Access provided by Autonomous University of Puebla. Download conference paper PDF

SSIM-based joint-bit allocation for 3D video coding

Article 04 November 2017

SSIM-Based Joint Bit-Allocation Using Frame Model Parameters for 3D Video Coding

Adaptive Bit Allocation for 3D Video Coding

Article 02 September 2016

Keywords

1 Introduction

The 3D video is a motion picture format that gives the real depth perception and thus gained huge popularity in many application fields. The depth perception is possible with two or more videos. With two views, the stereoscopic display produces a 3D vision and the viewer needs to wear special glasses. Multiview acquisition, coding, and transmission are necessary for an autostereoscopic display to provide 3D perception to the viewers without special glasses. Instead of multiple views, representation formats are used and only a few views along with the depth maps are coded and transmitted. Virtual view synthesis [2] is used to render intermediate views. These views are distorted and thus affect the end display.
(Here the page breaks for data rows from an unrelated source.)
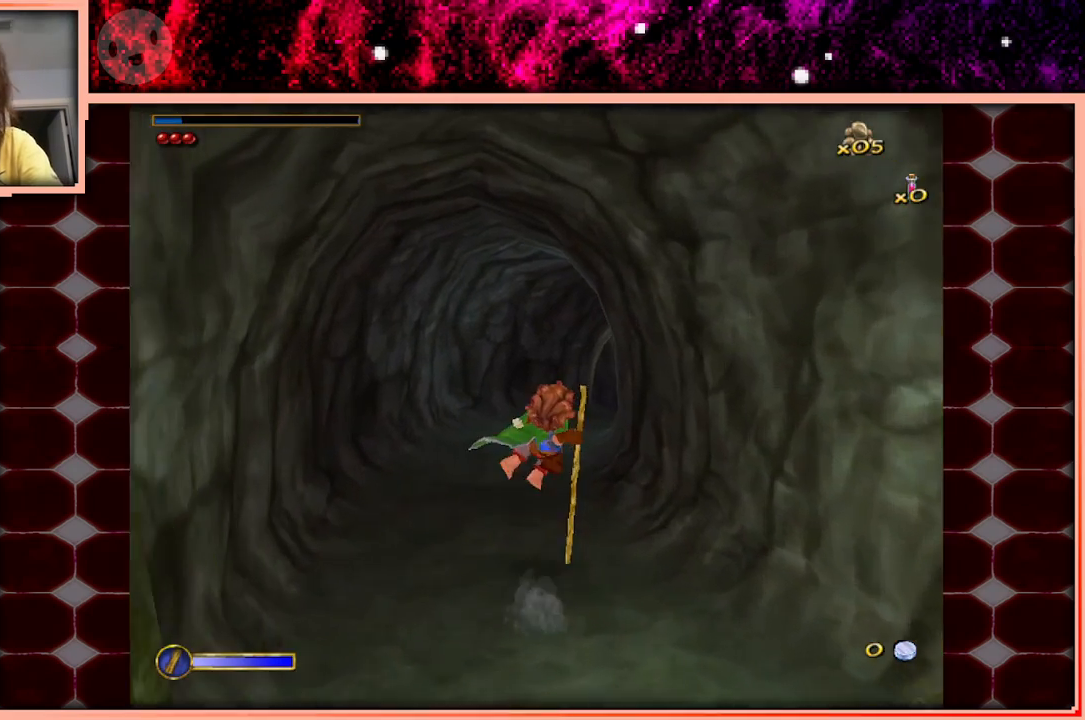
{"keys": ["w"], "events": []}
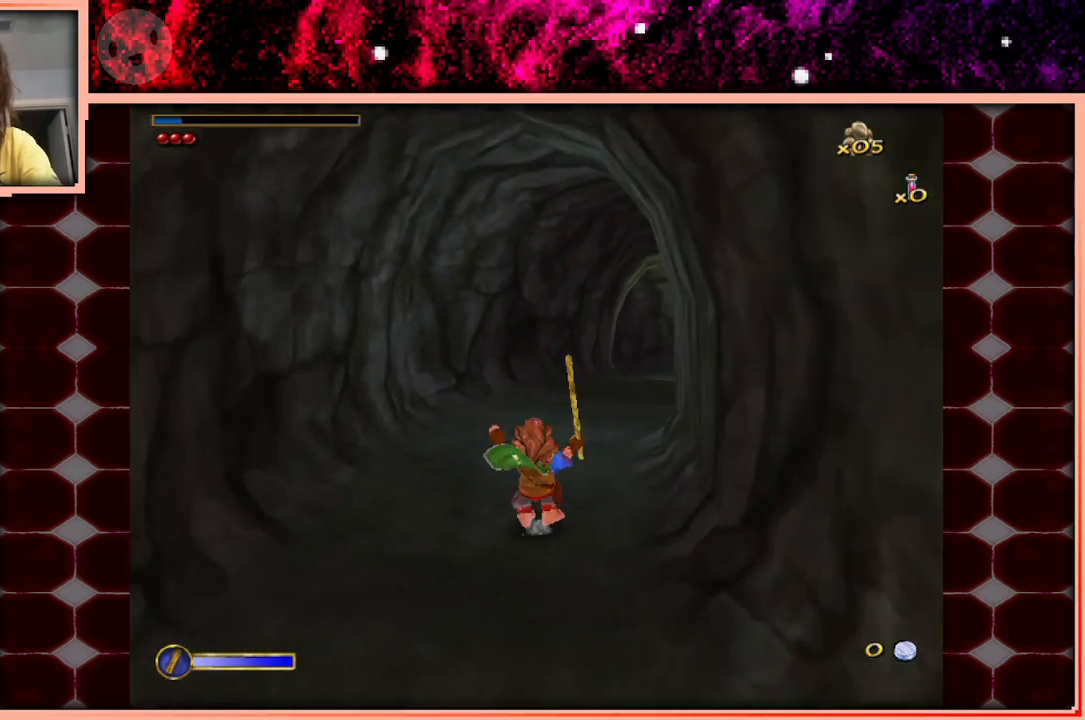
{"keys": ["w"], "events": [[283, "space", "down"], [467, "space", "up"]]}
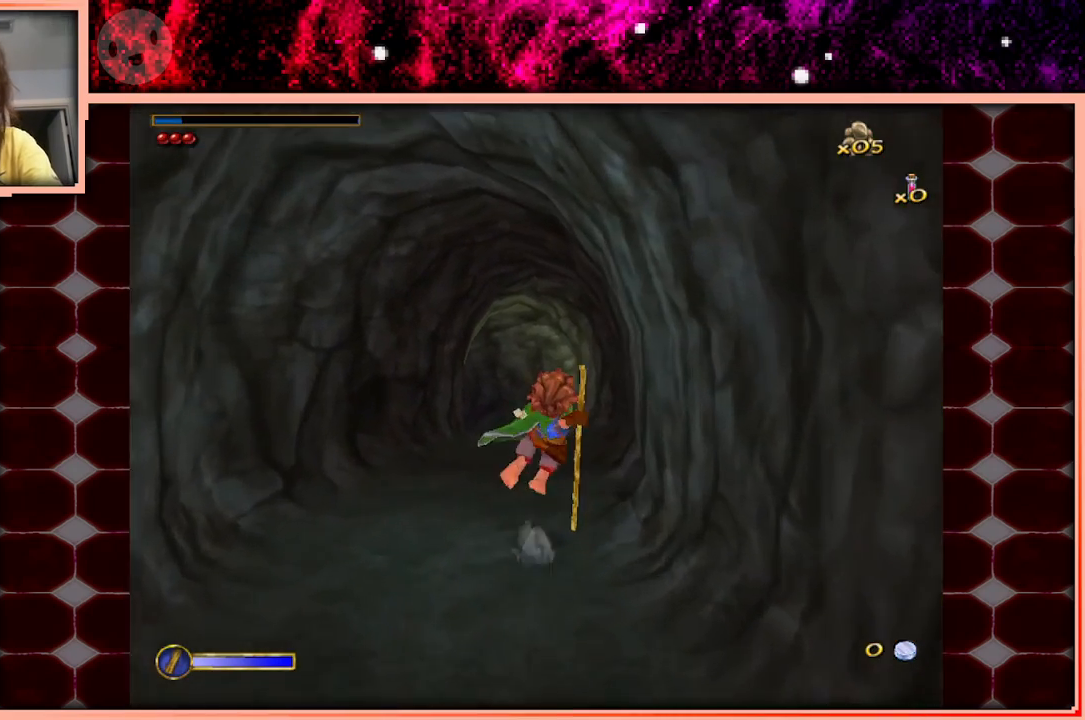
{"keys": ["w"], "events": []}
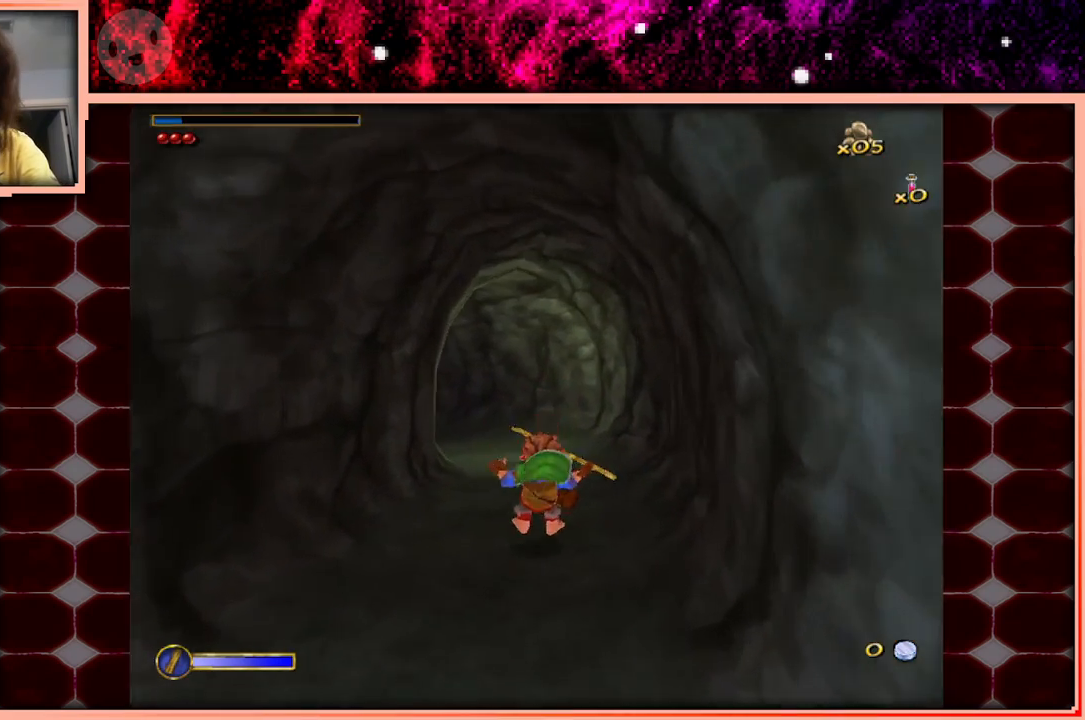
{"keys": ["w"], "events": [[183, "space", "down"], [367, "space", "up"]]}
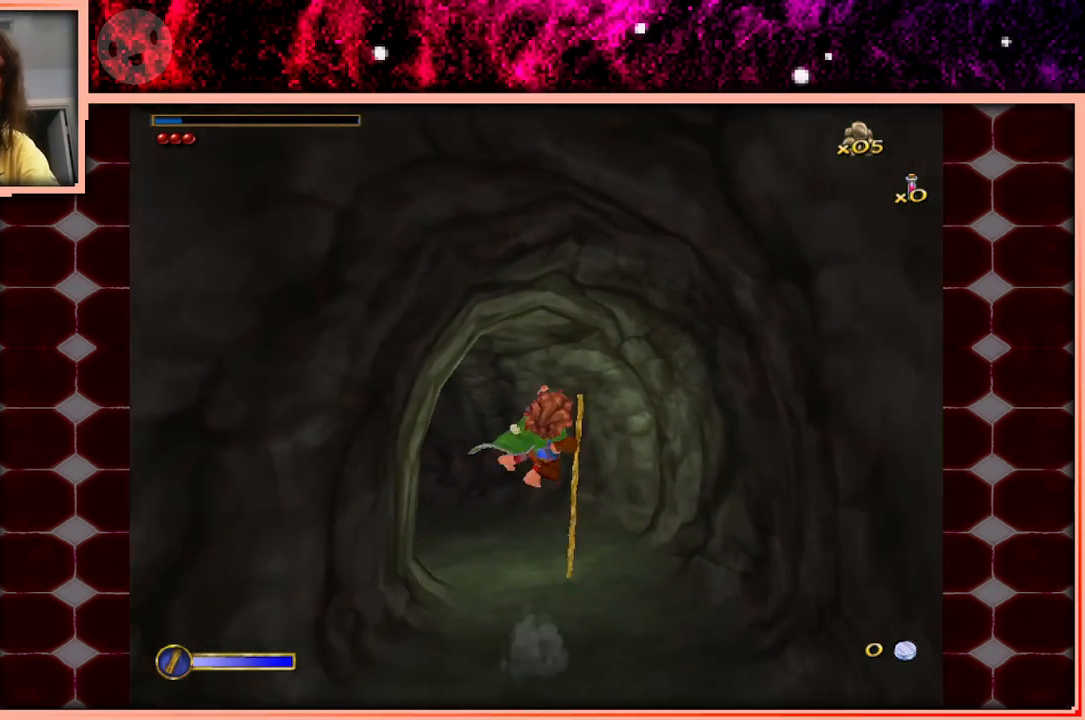
{"keys": ["w"], "events": []}
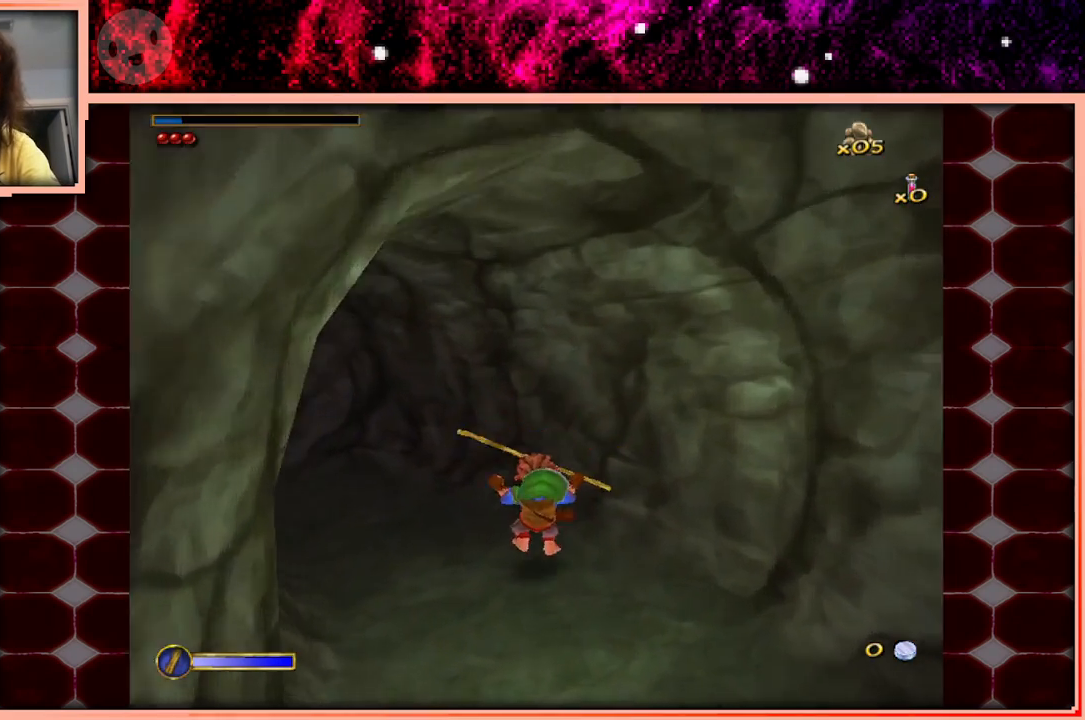
{"keys": ["w"], "events": []}
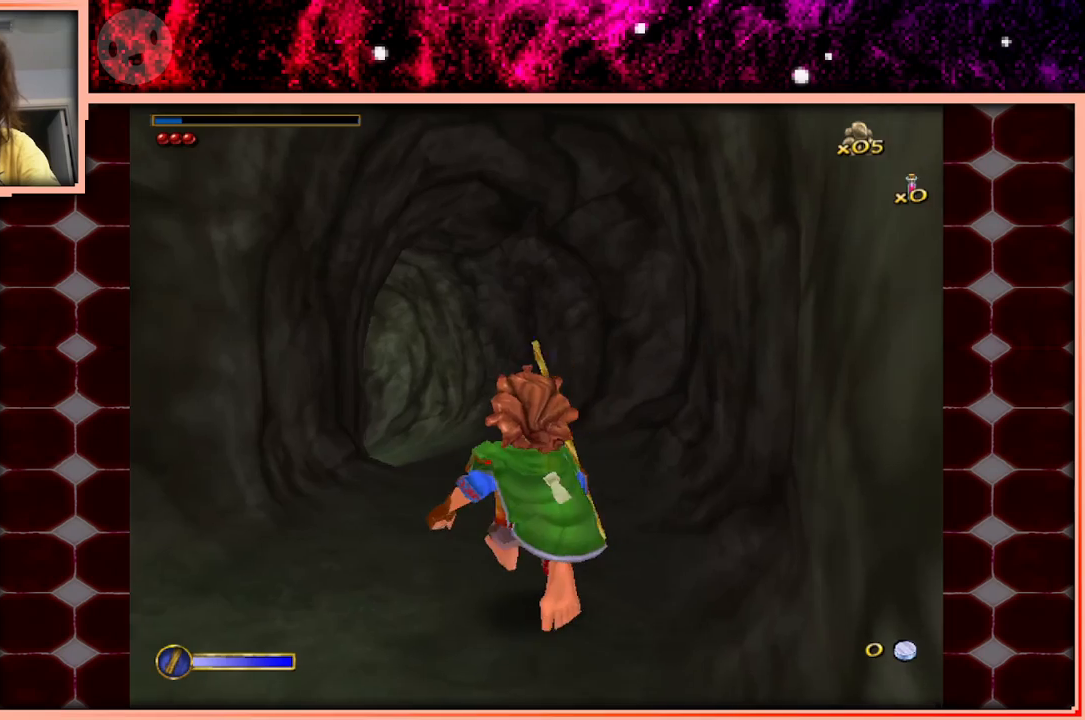
{"keys": ["w"], "events": [[183, "space", "down"], [317, "space", "up"]]}
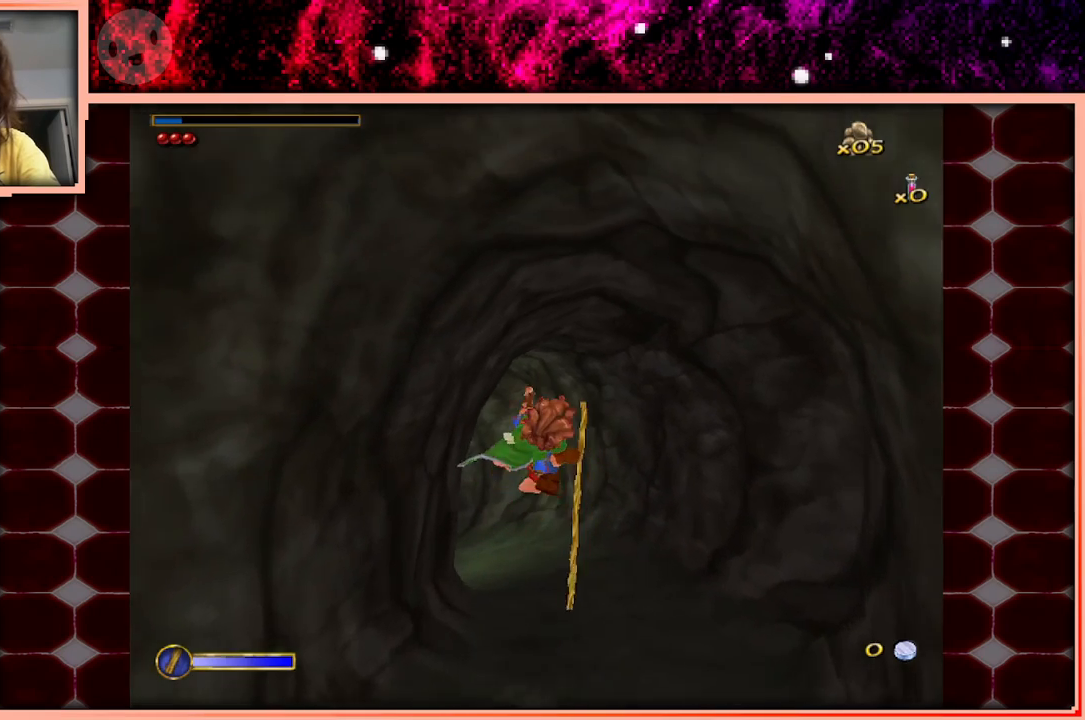
{"keys": ["w"], "events": []}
Normally, rate distortion optimization (RDO) computes the rate distortion (RD) cost for a macroblock (MB). If distortion is measured using metrics like structural similarity (SSIM) index, the quality of the reconstructed block matches the human vision. In [5], the authors extended the perceptual RDO concept to 3D video by considering the linear relationship between depth distortion and synthesis distortion. However, depth map distortion is nonlinearly related to view synthesis distortion, i.e., depth distortion remains the same whereas synthesis distortion varies according to the details in the texture video. In this paper, a suitable Lagrange multiplier is determined for RDO using nonlinear depth distortion. We used this framework of RDO in SSIM-based bit allocation algorithm [6].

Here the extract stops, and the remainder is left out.